Worth a look for patient growth investors
Coming off a rebound from COVID-19 headwinds with a recent FDA clearance on its AlphaVac Mechanical Thrombectomy System, AngioDynamics appears well positioned to finance upcoming product launches. If the FDA does ultimately give the green light on the commercial expansion of NanoKnife to treat prostate cancer, the company would be entering a global prostate cancer treatment market that Fiors Market anticipates will grow revenue at 5% annually from $7.2 billion in 2019 to $10.7 billion by 2027.
Seizing a measly 2% of this market by 2027 would result in an additional $214 million in revenue for the company, which would represent a 74% increase over FY 2021’s $291 million revenue base alone.
Even in a worst-case scenario in which NanoKnife isn’t allowed to expand indications into prostate cancer, the future appears bright with the upcoming launch of AlphaVac to complement the existing AngioVac. Management believes that the launch of AlphaVac (slated for the end of this calendar year) will help the company to “serve a much larger segment of the venous thromboembolism market” while also not cannibalizing sales from the AngioVac portion of the business.

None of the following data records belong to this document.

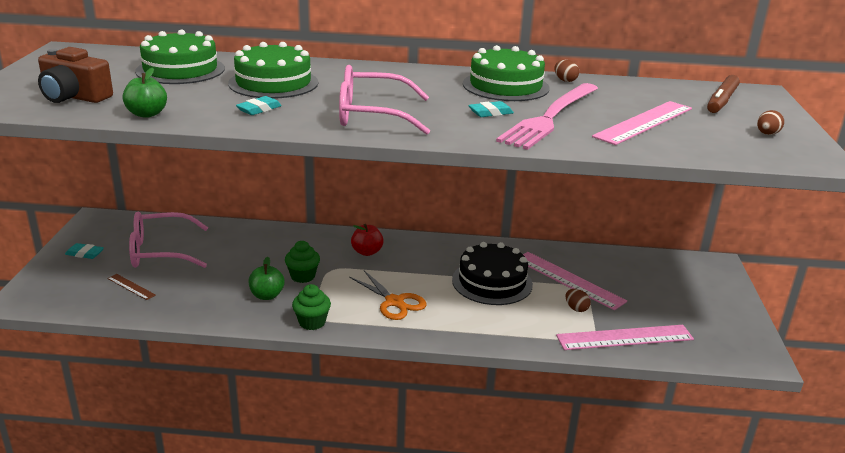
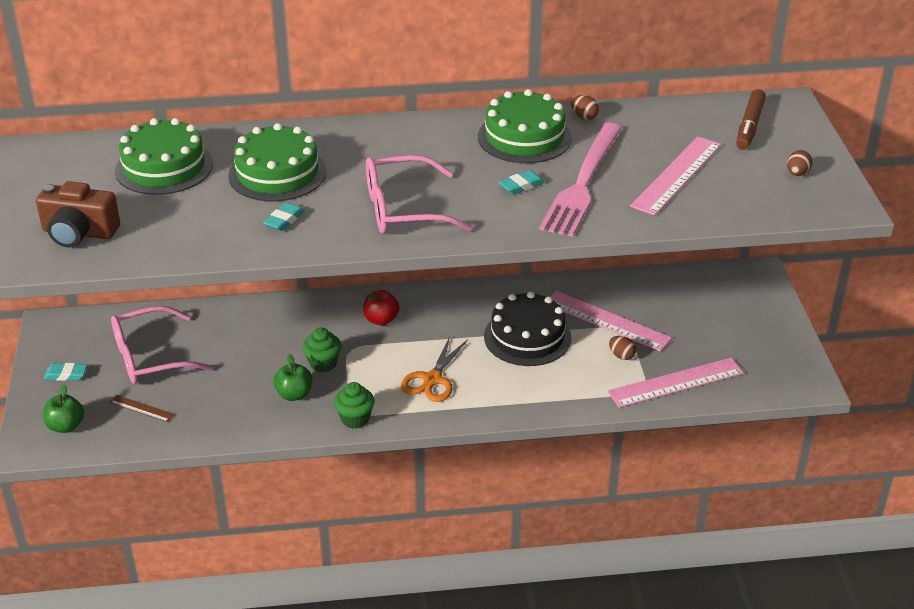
camera: 10 degrees left, 10 degrees up
green apple [123,68,167,118] -> green apple moved to [43,384,84,433]
orange scissors [349,270,427,320] -> orange scissors turned 75 degrees clockwise [401,336,468,402]

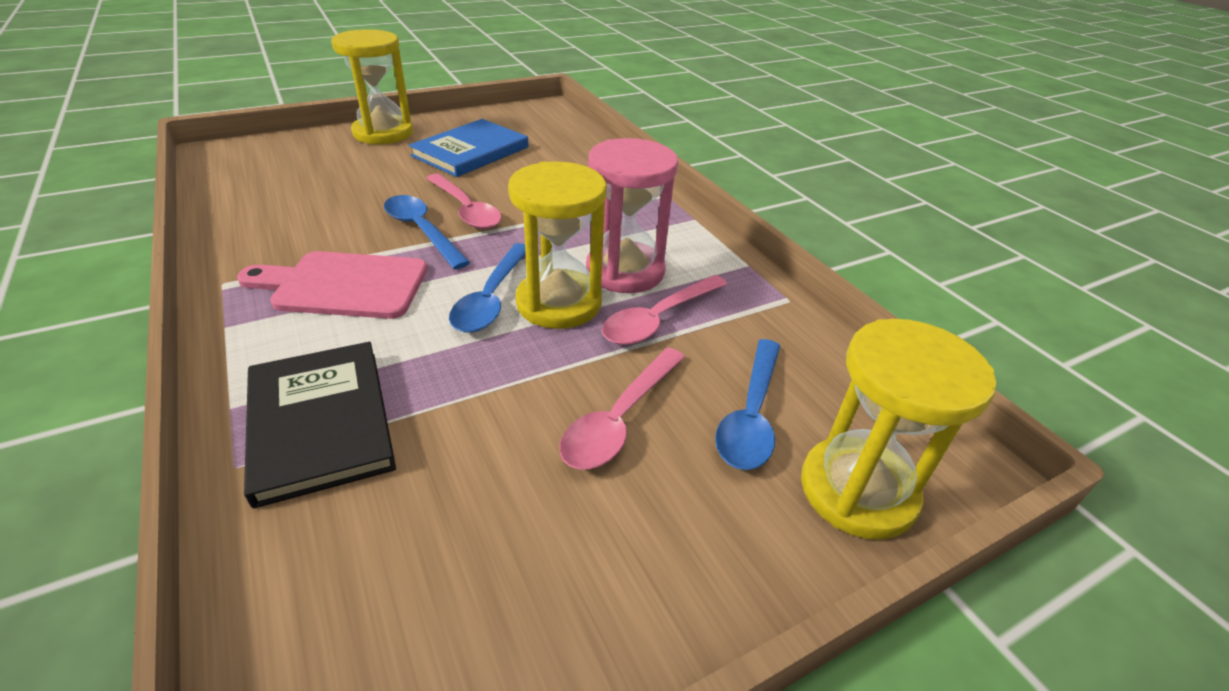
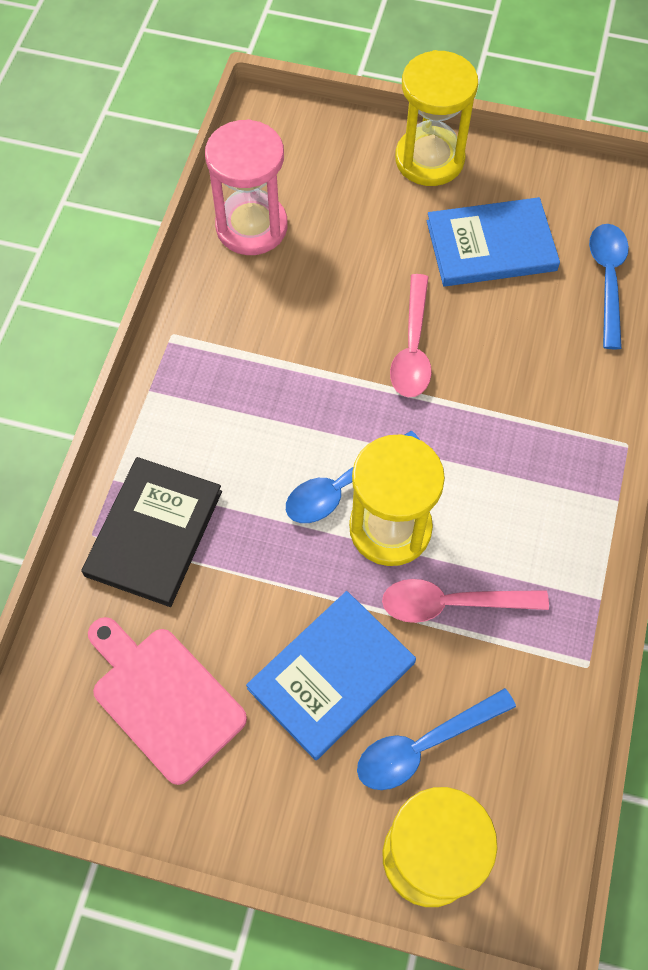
camera: 45 degrees right, 25 degrees up
pink cutting board [237,251,427,319] -> pink cutting board moved to [88,617,247,785]
blue spoon [384,195,470,269] -> blue spoon moved to [589,224,629,349]
pink spoon [559,348,685,469] -> blue book [246,591,416,760]
pink hourglass [586,138,678,293] -> pink hourglass moved to [205,119,288,255]

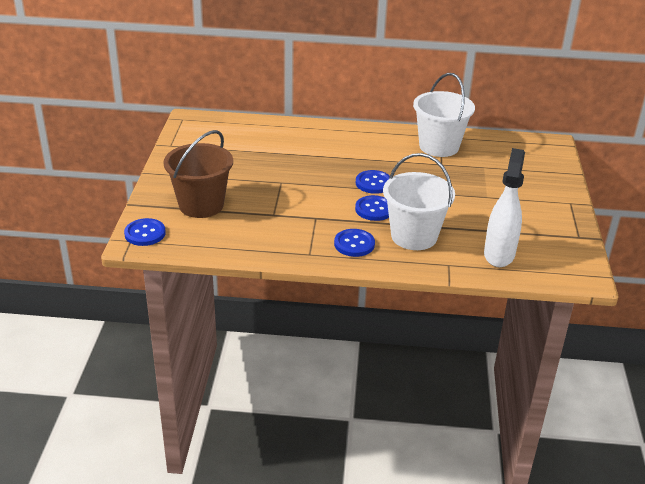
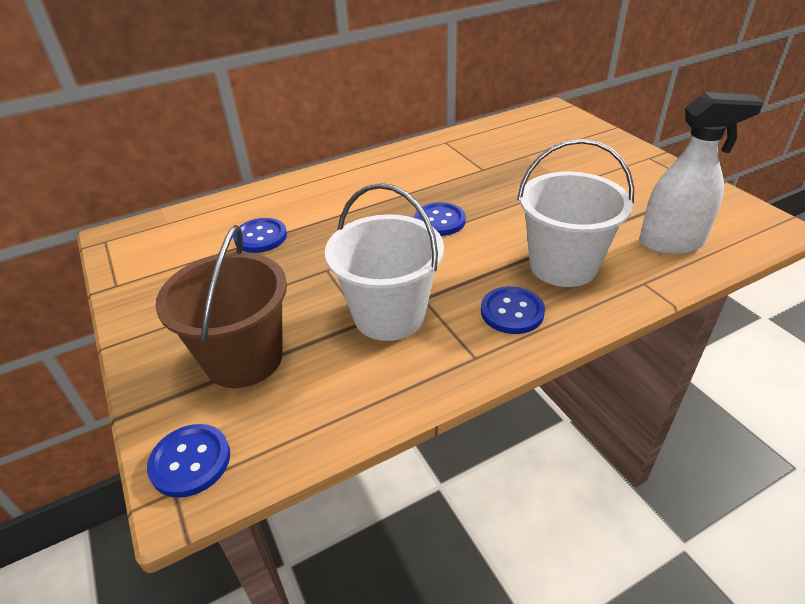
camera: 30 degrees left, 5 degrees up
blue button [355,195,389,221] -> blue button moved to [233,218,287,253]
white bucket [413,73,475,157] -> white bucket moved to [325,183,444,341]
white spray bottle [484,148,525,267] -> white spray bottle turned 105 degrees clockwise [639,92,764,254]

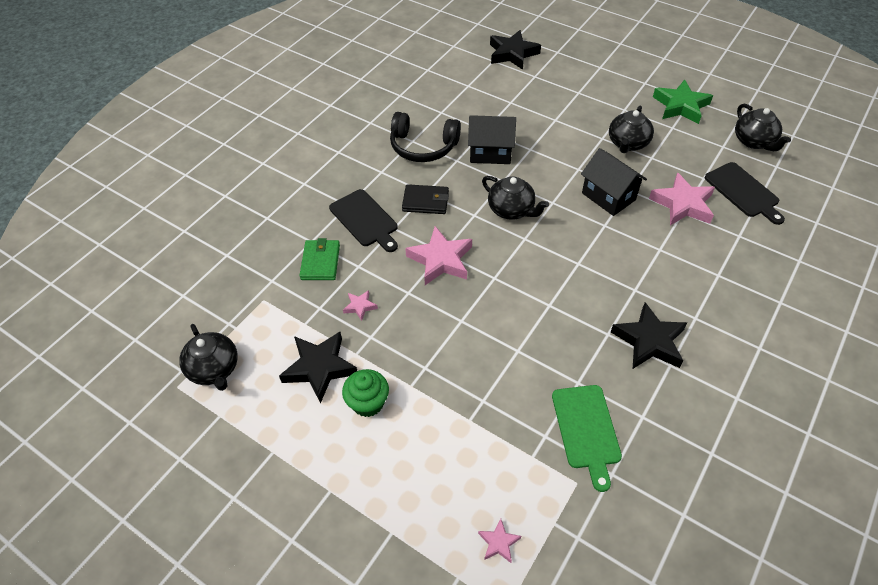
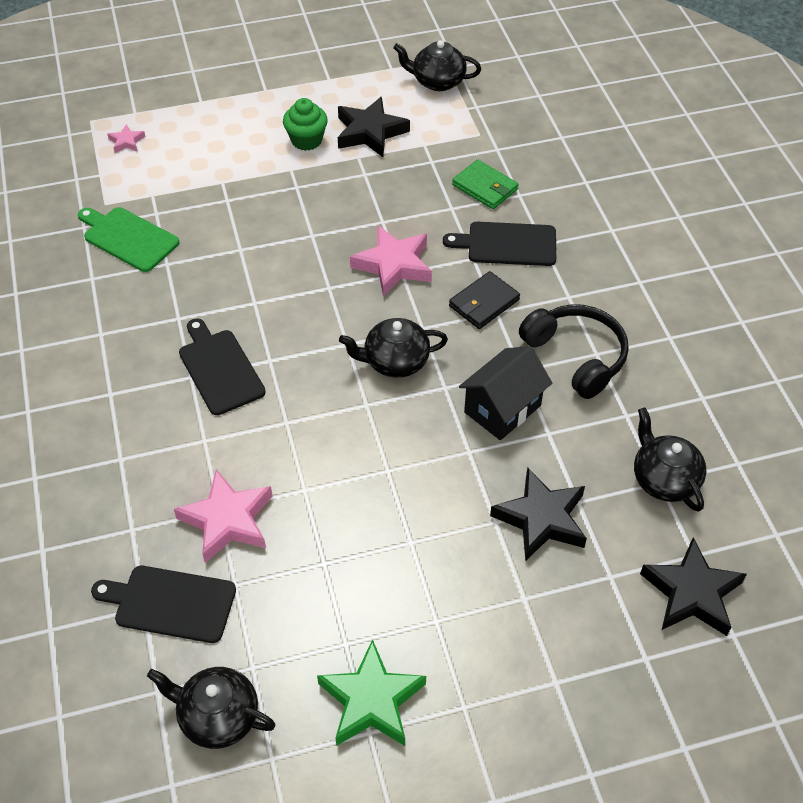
camera: 130 degrees right, 0 degrees up
pink star [343,290,378,321] -> none
black headphones [390,112,461,162] -> black headphones turned 90 degrees clockwise [519,304,629,399]
black house [581,148,647,216] -> none
black teapot [609,106,654,153] -> black teapot moved to [634,407,706,512]
black star [611,302,687,369] -> black star moved to [490,467,587,561]
none -> black cutting board [179,318,266,415]

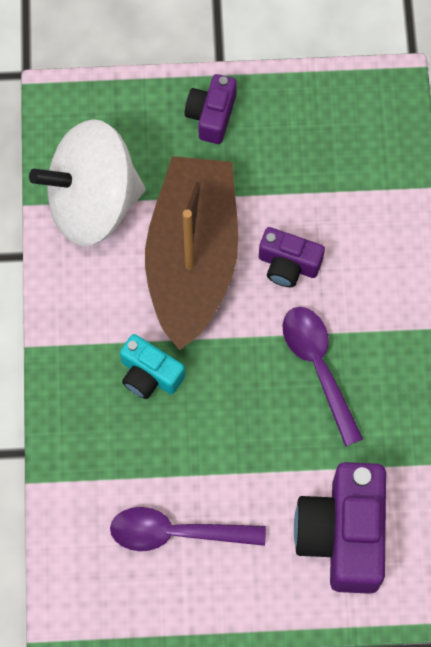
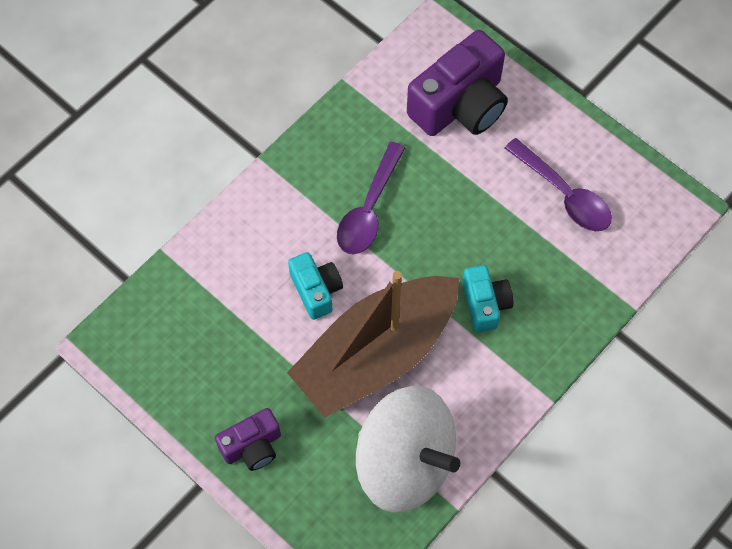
camera: 135 degrees left, 5 degrees down
purple camera [259,227,325,287] -> turquoise camera [288,252,343,320]

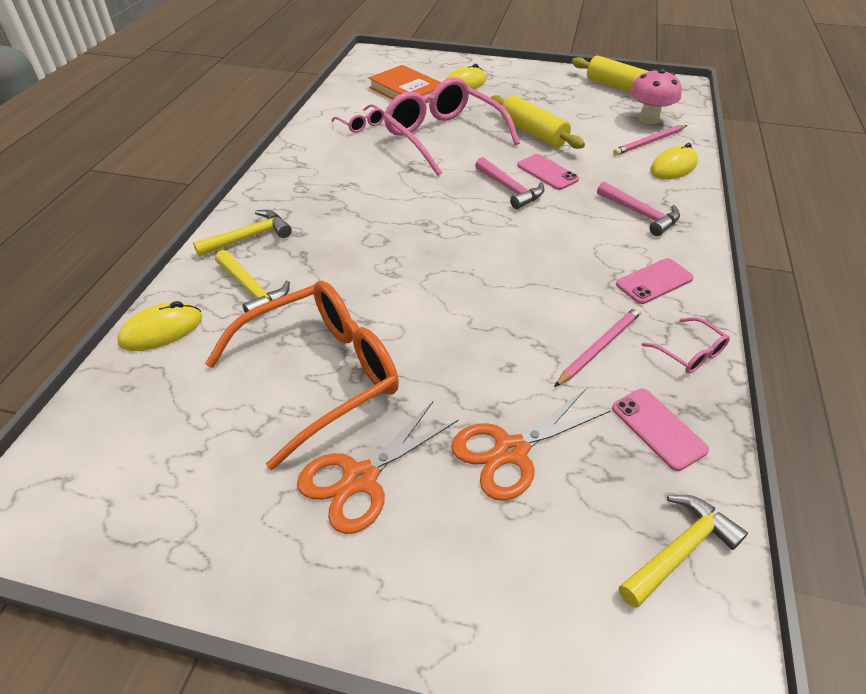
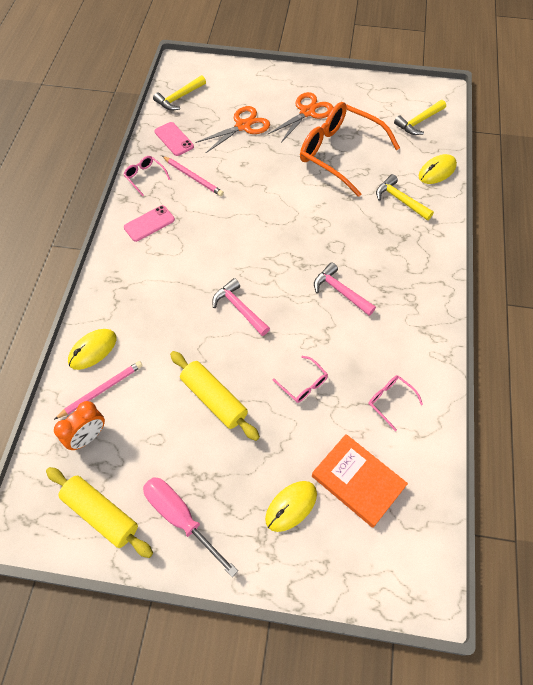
camera: 175 degrees right, 15 degrees up
yellow hammer [193,210,292,257] -> yellow hammer moved to [394,100,446,135]
orange glasses [205,280,399,470] -> orange glasses turned 75 degrees clockwise [300,102,400,197]
pink glasses [383,77,520,176] -> pink glasses [272,356,328,403], size x0.42
pink phone [517,154,579,190] -> none
pink pencil [554,306,642,387] -> pink pencil turned 90 degrees counterclockwise [162,156,224,196]
pink hammer [597,182,680,236] -> pink hammer moved to [314,262,376,316]
pink mushroom [630,68,682,124] -> orange clock [54,401,105,450]
none -> pink screwdriver [143,477,238,577]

The launch of AlphaVac within the venous thromboembolism (VTE) market, as well as increasing market acceptance of the existing AngioVac and Auryon platforms, is likely to translate into tens of millions of dollars of additional annual revenue over the next few years; the VTE market is positioned to grow by 8.7% annually from $950 million in 2020 to $1.7 billion by 2027. AngioDynamics’ robust vascular trifecta of AlphaVac, AngioVac, and Auryon, as well as the prospect of NanoKnife’s expansion into treating prostate cancer, provide ample growth avenues to which the company can allocate its cash stockpile in the years ahead.
As a result, I believe that growth-oriented investors with a long-term horizon would be wise to consider AngioDynamics below $27 a share.